In this economy, we could all stand to hear what financial thinker Gregory Berns says about fear: "Think of fear like alcohol. It impairs judgment. You shouldn't make any decisions while under its influence."

This recession has created a new economic reality, and we as practice owners need to fearlessly prepare for this new era. It's true that American consumers are saving more and spending less, but more than 100 million of them are still working, and their animals still need care. The challenge for us is to look at the short- and long-term economic landscape and adjust our business plans accordingly.

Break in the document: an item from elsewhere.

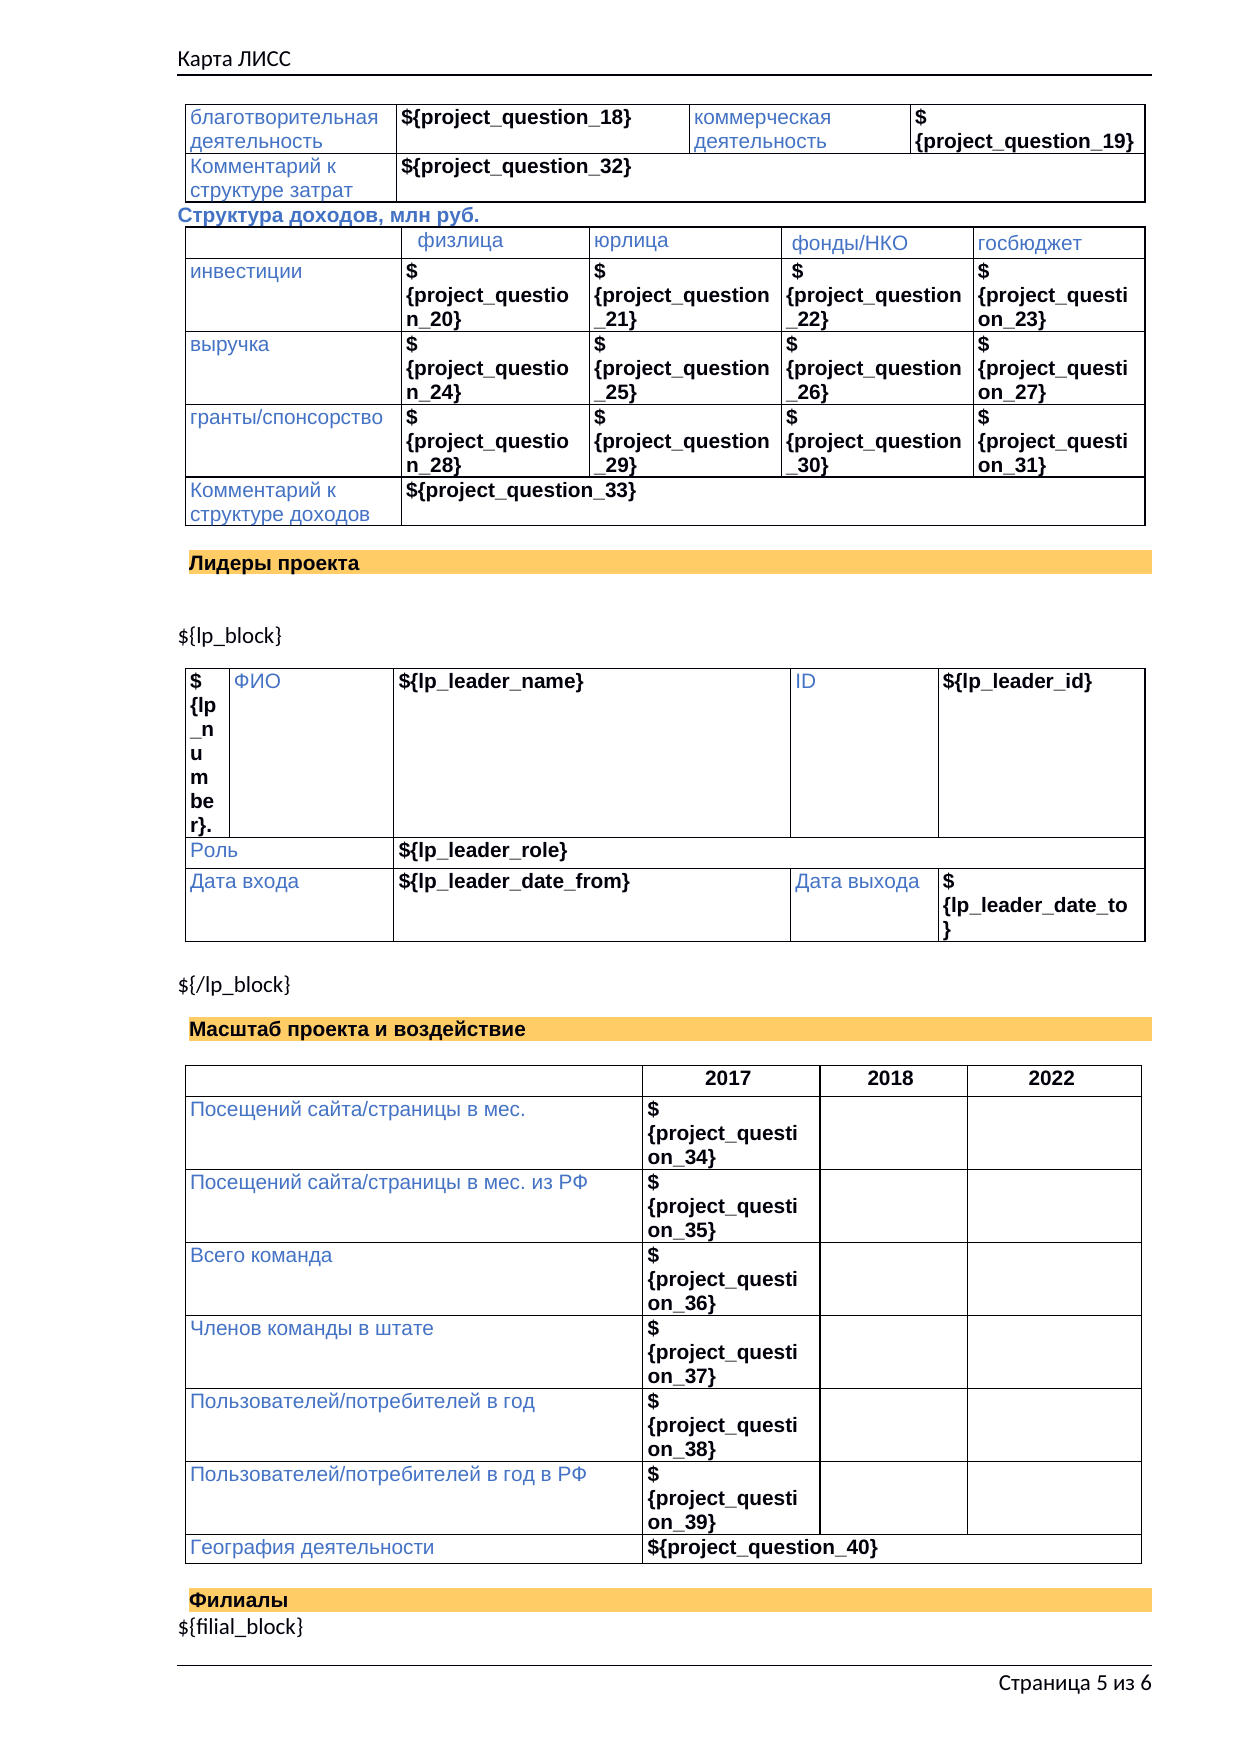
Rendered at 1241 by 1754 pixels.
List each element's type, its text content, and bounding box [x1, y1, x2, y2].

Let's begin by looking at fixed expenses, starting with rent.

Rent

I've seen some practice rents or mortgages eat up 15 percent of a practice's budget. That's too high. Rent should be in the 5 percent range.

If your real-estate costs are too high, now is the time to renegotiate or spread out payments.

Other general expenses

Consider these fixed-expense cost-cutting measures:

> Replace filters, install smart thermostats and don't skimp on preventive maintenance. Consider what your staff members can do rather than hiring outside help.

> Set the hot water heater to a lower setting. Wrap the hot water tank with an insulation blanket.

> Look at your bank fees to see what could be adjusted or reduced, and watch for hidden or excessive fees. Last month, I found a new "coin and currency" fee on our bank statement. For what? Our deposits had too much "cash." We stopped that fee.

> Monitor the closing dates, interest rates and fees on your credit cards. Encourage your clients to use debit cards to cut costs.

> Look at your insurance to see whether higher deductibles would work for you.

In short, go line by line though this section of your profit and loss statement, and consider each item for adjustment or change. General fixed expenses should be roughly 11 percent of your budget.

Next, let's look at such variable expenses as labor, drugs and supplies.

Drugs and supplies

For most general practices, this category should be at 15 percent. When it comes to tracking and monitoring supplies, the trick is to make sure that everything used on a patient is charged to that patient. I think all of us can decrease our drug and supplies costs by 15 percent with judicious use and always charging for items used.

How do you do it? Ensure you're using current supplies, limit out-of-date losses and charge appropriately for all supplies used.

Support-staff labor

Take a look at these facets of support-staff costs:

> Charge appropriate fees for inpatient services. Do not try to subsidize other areas of the practice with high vaccine fees. An upside-down practice is one where outpatient services are too expensive and inpatient services aren't inexpensive enough. Make sure the fees you collect actually pay for the cost of labor to perform these duties.

> Monitor your benefits package, but be aware that reductions in benefits are usually bad for morale.

> Limit overtime to essential patient-care services. If overhead is more than 1 percent of total staff expense, you'll need to change work patterns, schedules, floor leadership or duties.

Support-staff cost can be 15 percent to 35 percent depending on practice management and the team's skills. Try to hit a 40 percent to 50 percent level when you add professional labor to support-staff labor on your budget.

If you're not close to those numbers, carefully assess support-staff skills, address work patterns and seek employees' input. You can trim labor costs by 10 percent without affecting morale, mission or productivity.